Des groupes de femmes, causant devant les portes, comme toujours à Paris en temps de troubles, se montraient de loin cette maison et se parlaient à l’oreille. De temps à autre, la porte s’ouvrait pour laisser sortir un gendarme, un sans-culotte ou un espion (souvent femelle). Alors les groupes se séparaient et les parleurs rentraient vite chez eux. Les voitures faisaient un demi-cercle et passaient au pas devant la porte. On avait jeté de la paille sur le pavé. On eût dit que la peste y était.

Aussitôt que j’eus posé la main sur le marteau, la porte fut ouverte et le portier accourut avec frayeur, craignant que son marteau n’eût retombé trop lourdement. Il referma la porte lentement et avec précaution. Je lui demandai sur-le-champ s’il n’était pas venu un vieillard de telle et telle façon, décrivant M. de Chénier de mon mieux. Le portier prit une figure de marbre, avec une promptitude de comédien. Il secoua la tête négativement.

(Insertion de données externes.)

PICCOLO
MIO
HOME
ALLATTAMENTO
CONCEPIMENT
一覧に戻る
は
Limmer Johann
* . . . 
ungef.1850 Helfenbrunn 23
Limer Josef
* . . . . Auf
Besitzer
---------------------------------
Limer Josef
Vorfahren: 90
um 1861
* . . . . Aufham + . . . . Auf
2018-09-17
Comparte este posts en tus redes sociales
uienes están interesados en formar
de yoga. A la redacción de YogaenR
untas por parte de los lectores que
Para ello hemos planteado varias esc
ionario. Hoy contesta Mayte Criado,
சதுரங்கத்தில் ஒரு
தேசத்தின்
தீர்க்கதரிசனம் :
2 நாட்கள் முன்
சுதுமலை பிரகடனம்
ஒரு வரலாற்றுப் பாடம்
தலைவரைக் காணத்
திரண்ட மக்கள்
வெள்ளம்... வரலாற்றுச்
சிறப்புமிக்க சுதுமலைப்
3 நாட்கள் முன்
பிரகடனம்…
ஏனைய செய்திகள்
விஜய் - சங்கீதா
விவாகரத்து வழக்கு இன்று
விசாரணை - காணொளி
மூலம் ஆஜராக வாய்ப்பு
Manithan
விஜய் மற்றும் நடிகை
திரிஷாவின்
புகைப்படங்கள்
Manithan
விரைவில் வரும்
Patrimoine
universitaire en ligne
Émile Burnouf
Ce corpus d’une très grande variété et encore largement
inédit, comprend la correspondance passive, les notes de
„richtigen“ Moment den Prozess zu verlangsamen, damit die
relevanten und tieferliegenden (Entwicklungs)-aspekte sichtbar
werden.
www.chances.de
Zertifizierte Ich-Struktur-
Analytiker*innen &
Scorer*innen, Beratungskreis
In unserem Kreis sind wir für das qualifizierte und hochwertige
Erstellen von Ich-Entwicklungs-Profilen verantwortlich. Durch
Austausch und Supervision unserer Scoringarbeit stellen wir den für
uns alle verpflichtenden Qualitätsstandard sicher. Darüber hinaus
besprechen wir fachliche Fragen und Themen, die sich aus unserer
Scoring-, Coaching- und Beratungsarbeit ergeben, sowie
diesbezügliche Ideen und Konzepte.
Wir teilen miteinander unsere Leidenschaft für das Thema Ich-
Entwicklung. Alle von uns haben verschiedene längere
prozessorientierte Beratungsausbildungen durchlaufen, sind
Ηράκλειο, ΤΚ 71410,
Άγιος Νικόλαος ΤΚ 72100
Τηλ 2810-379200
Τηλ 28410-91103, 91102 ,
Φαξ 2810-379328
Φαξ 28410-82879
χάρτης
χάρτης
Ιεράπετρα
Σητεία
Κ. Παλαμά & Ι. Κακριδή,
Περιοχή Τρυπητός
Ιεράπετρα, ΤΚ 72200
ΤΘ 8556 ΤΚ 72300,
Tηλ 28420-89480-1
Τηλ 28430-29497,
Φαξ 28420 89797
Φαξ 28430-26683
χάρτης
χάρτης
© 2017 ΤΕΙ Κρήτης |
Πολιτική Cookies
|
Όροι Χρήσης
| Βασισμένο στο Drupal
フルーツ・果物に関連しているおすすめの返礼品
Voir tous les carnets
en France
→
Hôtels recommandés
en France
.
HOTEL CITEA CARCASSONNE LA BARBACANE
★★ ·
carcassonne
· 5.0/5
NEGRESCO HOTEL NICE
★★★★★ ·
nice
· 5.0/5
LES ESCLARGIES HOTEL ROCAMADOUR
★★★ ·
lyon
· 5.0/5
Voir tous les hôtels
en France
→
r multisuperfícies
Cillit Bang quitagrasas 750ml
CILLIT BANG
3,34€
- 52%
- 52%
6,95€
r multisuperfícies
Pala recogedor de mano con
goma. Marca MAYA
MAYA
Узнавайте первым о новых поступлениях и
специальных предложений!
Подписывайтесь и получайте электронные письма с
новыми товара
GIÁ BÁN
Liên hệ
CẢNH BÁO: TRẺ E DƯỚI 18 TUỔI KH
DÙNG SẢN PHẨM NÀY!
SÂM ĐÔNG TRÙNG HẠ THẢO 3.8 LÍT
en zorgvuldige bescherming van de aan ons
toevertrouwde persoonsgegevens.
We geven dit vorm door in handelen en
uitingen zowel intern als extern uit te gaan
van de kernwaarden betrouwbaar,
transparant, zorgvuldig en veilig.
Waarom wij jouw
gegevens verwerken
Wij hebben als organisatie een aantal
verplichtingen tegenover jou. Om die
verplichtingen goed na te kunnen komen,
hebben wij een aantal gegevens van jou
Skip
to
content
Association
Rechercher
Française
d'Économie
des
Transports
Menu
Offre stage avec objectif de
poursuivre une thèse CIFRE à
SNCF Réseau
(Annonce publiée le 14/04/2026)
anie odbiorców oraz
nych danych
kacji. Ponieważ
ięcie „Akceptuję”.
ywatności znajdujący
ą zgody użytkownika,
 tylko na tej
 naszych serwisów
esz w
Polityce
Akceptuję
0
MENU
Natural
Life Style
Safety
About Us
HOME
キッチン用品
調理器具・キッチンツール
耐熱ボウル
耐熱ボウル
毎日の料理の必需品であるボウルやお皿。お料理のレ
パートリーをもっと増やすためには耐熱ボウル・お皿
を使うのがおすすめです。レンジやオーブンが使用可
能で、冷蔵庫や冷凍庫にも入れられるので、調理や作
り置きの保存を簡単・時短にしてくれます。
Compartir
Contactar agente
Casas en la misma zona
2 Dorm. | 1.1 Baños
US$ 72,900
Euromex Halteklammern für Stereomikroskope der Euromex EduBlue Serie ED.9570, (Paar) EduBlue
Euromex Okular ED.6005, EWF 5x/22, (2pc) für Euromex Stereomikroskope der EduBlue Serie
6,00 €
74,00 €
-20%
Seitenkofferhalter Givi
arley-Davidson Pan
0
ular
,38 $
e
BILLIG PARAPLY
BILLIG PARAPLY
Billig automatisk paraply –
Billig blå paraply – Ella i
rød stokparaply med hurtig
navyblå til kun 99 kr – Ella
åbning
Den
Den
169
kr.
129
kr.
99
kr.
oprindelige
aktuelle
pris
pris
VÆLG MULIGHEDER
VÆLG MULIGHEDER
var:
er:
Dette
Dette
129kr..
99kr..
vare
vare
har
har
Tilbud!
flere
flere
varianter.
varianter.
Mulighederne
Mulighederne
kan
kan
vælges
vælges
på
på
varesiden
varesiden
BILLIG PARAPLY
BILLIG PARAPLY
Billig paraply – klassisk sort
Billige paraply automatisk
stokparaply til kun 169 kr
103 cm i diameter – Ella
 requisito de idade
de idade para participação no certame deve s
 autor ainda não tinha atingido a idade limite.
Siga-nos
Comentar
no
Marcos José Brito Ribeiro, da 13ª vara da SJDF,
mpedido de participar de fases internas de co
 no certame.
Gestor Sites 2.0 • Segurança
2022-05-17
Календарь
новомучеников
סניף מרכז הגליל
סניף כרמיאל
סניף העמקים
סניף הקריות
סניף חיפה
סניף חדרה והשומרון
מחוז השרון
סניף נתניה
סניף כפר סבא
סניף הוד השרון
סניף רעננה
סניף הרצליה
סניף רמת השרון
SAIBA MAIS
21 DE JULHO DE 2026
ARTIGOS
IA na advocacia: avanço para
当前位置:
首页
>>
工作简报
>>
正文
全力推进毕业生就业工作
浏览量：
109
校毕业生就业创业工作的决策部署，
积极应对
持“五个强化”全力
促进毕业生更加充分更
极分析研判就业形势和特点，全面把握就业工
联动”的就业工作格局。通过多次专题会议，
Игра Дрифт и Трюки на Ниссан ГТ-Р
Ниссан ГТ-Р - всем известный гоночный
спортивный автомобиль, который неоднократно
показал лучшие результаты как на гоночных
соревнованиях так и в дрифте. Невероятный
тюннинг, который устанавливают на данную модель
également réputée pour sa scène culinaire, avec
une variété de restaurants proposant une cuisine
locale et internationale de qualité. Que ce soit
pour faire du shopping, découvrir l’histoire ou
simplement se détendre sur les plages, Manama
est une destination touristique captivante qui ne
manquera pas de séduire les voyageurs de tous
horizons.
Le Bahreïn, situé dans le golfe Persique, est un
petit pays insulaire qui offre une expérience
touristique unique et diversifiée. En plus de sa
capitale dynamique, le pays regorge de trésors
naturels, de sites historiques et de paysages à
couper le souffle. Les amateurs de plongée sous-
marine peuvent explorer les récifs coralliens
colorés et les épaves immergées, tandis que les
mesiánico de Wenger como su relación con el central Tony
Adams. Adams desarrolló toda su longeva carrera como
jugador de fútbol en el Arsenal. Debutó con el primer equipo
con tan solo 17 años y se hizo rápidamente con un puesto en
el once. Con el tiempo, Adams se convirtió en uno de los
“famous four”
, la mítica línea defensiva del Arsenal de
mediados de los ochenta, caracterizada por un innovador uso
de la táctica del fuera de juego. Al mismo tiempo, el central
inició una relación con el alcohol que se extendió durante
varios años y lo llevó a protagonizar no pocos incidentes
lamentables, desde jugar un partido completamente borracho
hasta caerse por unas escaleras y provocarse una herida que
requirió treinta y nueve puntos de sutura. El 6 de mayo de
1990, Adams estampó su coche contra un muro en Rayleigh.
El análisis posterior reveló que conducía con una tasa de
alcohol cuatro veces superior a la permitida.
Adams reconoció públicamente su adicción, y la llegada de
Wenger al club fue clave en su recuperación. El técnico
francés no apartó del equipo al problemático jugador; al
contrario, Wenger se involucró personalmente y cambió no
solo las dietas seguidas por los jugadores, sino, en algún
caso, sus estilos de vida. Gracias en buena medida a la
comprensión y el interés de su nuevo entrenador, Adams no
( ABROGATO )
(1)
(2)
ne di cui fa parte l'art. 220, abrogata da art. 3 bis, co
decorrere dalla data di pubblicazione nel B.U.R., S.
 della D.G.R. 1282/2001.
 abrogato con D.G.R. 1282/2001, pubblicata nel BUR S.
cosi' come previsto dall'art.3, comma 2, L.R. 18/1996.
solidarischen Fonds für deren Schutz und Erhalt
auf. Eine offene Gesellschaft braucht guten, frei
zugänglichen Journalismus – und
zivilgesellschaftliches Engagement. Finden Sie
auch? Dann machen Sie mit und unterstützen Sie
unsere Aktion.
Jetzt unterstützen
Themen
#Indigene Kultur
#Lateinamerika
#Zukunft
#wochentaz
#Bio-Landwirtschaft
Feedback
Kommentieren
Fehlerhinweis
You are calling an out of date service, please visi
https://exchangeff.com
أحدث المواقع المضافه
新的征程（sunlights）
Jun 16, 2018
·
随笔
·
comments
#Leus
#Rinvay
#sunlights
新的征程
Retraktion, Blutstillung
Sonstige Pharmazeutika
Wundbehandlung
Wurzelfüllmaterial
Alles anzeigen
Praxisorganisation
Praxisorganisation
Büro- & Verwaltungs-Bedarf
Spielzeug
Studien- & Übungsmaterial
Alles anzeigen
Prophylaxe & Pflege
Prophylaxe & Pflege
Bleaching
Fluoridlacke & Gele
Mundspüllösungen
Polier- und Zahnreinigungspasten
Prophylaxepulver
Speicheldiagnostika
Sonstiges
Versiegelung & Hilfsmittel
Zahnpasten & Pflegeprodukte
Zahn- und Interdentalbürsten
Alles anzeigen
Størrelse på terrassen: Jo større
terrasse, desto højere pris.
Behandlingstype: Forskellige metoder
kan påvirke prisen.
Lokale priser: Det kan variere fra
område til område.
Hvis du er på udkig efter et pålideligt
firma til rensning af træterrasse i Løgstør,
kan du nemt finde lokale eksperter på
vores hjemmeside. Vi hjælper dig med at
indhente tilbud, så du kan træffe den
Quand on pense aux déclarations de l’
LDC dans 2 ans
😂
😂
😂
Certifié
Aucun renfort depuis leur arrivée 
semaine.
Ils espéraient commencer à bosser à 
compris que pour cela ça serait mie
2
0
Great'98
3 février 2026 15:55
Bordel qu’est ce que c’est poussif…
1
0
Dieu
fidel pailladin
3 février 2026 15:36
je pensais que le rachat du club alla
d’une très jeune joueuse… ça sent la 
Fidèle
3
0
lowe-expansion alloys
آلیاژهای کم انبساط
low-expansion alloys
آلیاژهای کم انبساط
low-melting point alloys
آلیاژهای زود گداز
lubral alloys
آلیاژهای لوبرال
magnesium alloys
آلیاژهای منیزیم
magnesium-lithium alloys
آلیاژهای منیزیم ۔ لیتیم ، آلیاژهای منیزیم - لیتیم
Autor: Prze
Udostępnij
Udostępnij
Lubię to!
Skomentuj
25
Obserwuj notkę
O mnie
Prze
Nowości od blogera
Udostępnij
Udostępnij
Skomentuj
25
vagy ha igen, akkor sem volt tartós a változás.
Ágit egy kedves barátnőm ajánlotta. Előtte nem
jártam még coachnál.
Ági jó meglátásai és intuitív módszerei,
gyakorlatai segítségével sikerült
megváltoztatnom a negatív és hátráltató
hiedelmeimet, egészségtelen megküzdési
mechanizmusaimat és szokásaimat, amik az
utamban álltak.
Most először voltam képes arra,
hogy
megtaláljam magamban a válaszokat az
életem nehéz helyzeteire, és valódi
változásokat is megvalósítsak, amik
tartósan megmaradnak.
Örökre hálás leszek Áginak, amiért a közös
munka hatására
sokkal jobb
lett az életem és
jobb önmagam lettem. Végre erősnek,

— Je n’ai pas vu ça, me dit-il.

J’insistai ; je lui dis : Souvenez-vous bien de tous ceux qui sont venus ce matin. — Je le pressai, je l’interrogeai, je le retournai en tous sens.

— Je n’ai pas vu ça.

Voilà tout ce que j’en pus tirer. Un petit garçon déguenillé se cachait derrière lui et s’amusait à jeter des cailloux sur mes bas de soie. Je reconnus celui qu’on m’avait envoyé à son air méchant. Je montai chez l’incorruptible par un escalier assez obscur. Les clefs étaient sur toutes les portes, on allait de chambre en chambre sans trouver personne. Dans la quatrième seulement, deux nègres assis et deux secrétaires écrivant éternellement sans lever la tête. Je jetai un coup-d’œil, en passant, sur leurs tables. Il y avait là terriblement de listes nominales. Cela me fit mal à la plante des pieds, comme la vue du sang et le bruit des chariots.

Je fus introduit en silence, après avoir marché silencieusement sur un tapis silencieux aussi, quoique fort usé.